Mentre sono state immediate le espressioni di solidarietà al ristoratore tabarkino, tra gli inquirenti si è fatta largo l'ipotesi che la motivazione dell'attentato possa essere ricondotta alle battaglie combattute dal Parodo nel Consiglio Comunale di Carloforte a difesa dell'ambiente e per la repressione dell'abusivismo edilizio sull'isola.

«Dovevano farmela pagare»

Così il Parodo ha commentato l'attentato sulle pagine di un giornale sardo: «Qualcuno ha messo una terza bombola [oltre alle due utilizzate per fini domestici, NdR] proprio all’ingresso, ed è quella che è esplosa, poi ha anche spostato un’altra bombola in una stanza adiacente per completare l’opera, ma non ha tenuto conto del fatto che lascio sempre le finestre un po’ aperte, e così lì il gas ha potuto disperdersi senza fare altri danni». Aggiunge poi: «Me l’aspettavo, prima o poi me la dovevano far pagare, e lo hanno fatto distruggendo la cosa a cui tenevo di più. Proprio per le mia battaglie ecologiste ho subito controlli a più non posso, frutto di denunce anonime, mentre effettuavo il restauro conservativo di questa campagna».

Zac Criasldi

LA VITTIMA DELL'ATTENTATO

Salvatore Parodo, 51 anni, proprietario di un pub, celibe, ha dedicato almeno metà della sua vita per le battaglie ambientaliste e ecologiste. Seppur da sempre uomo di sinistra, si ritiene un “cane sciolto” e non appartiene ad alcun gruppo o partito. Alla fine degli anni 80 aveva “denunciato” abusi edilizi in località “Laveria”.
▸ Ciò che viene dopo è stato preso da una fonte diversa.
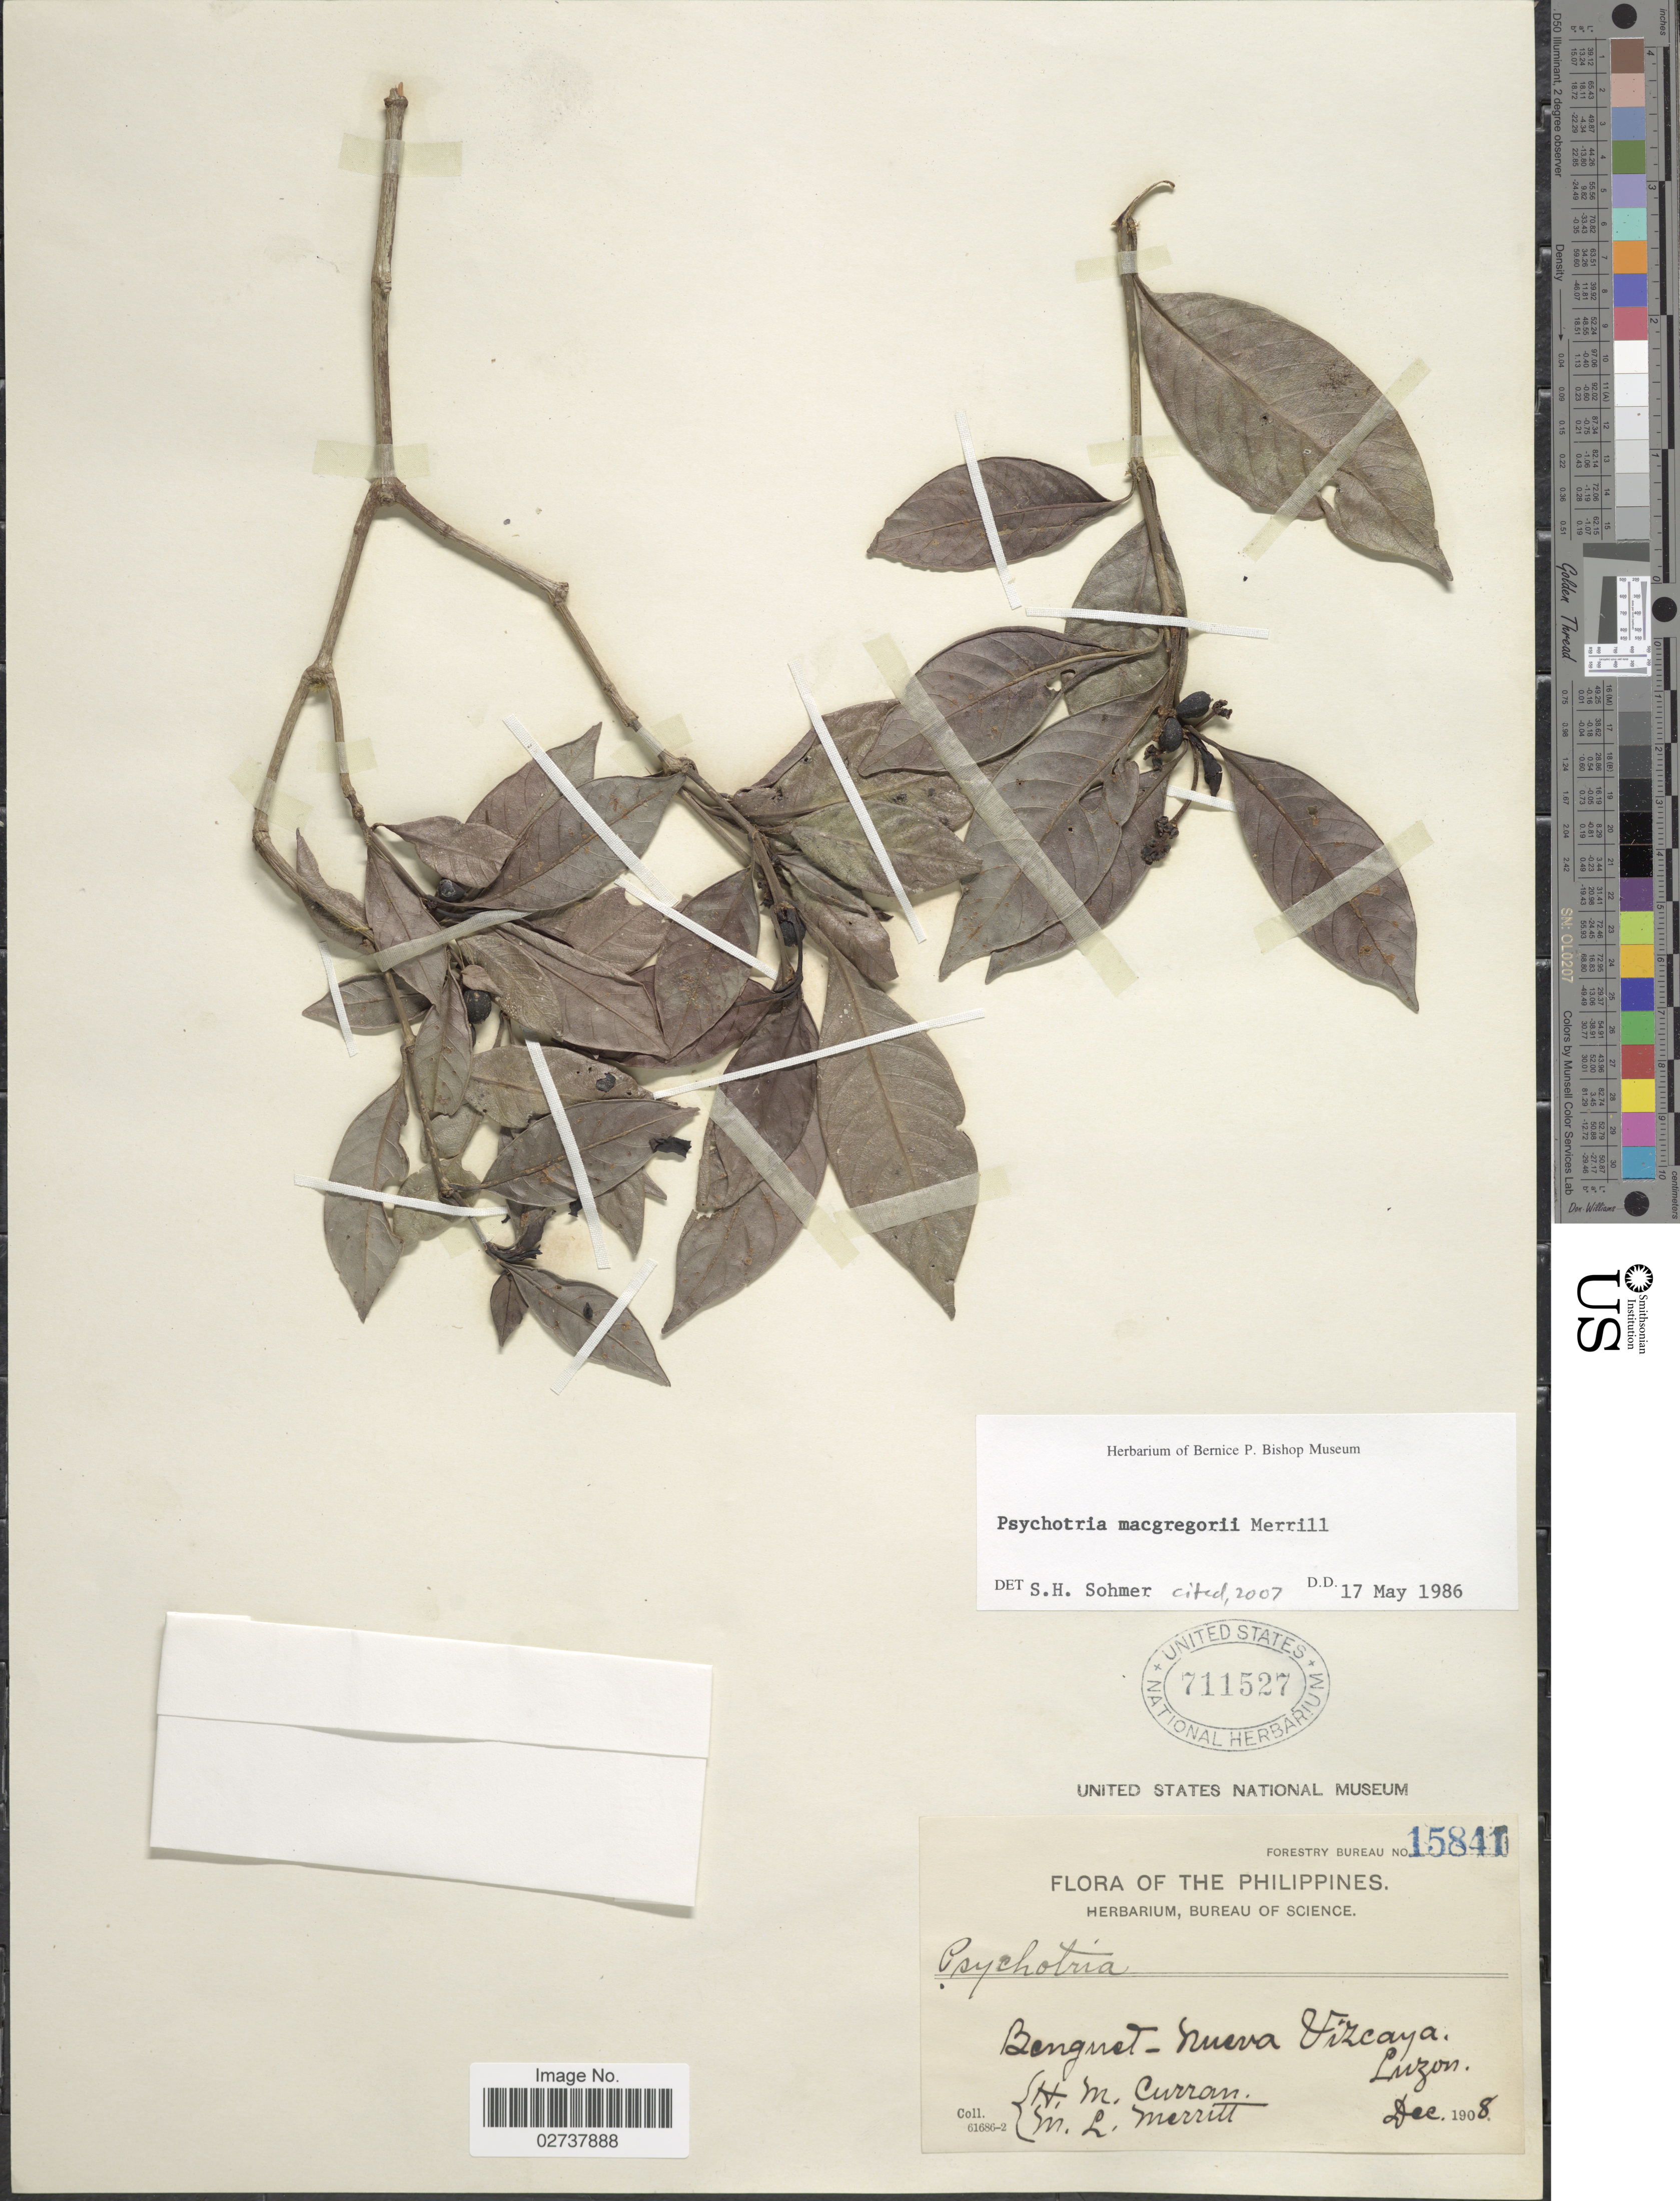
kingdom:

Nel marzo dell’anno scorso aveva protestato con tazebao, banchetti e foto, insieme ai giovani del “Carloforte social forum” e ad altri ambientalisti carlofortini, per documentare la nascita di una strada sterrata in località “Sepoltura” e quella che era stata definita palificazione selvaggia ad opera dell’Enel. La sua partecipazione alle ultime elezioni amministrative con la lista del sindaco Marco Simeone aveva suscitato molto clamore.

Poco dopo l’insediamento della nuova giunta, eletto consigliere, è anche arrivato il primo incarico pubblico con la presidenza della Commissione “per la salvaguardia dell’ambiente”. Le sue ultime lotte: la denuncia pubblica di una costruzione abusiva proprio in località “Laveria”, a due passi dalla sua campagna, e l’impegno per contrastare il taglio indiscriminato e abusivo di alberi secolari.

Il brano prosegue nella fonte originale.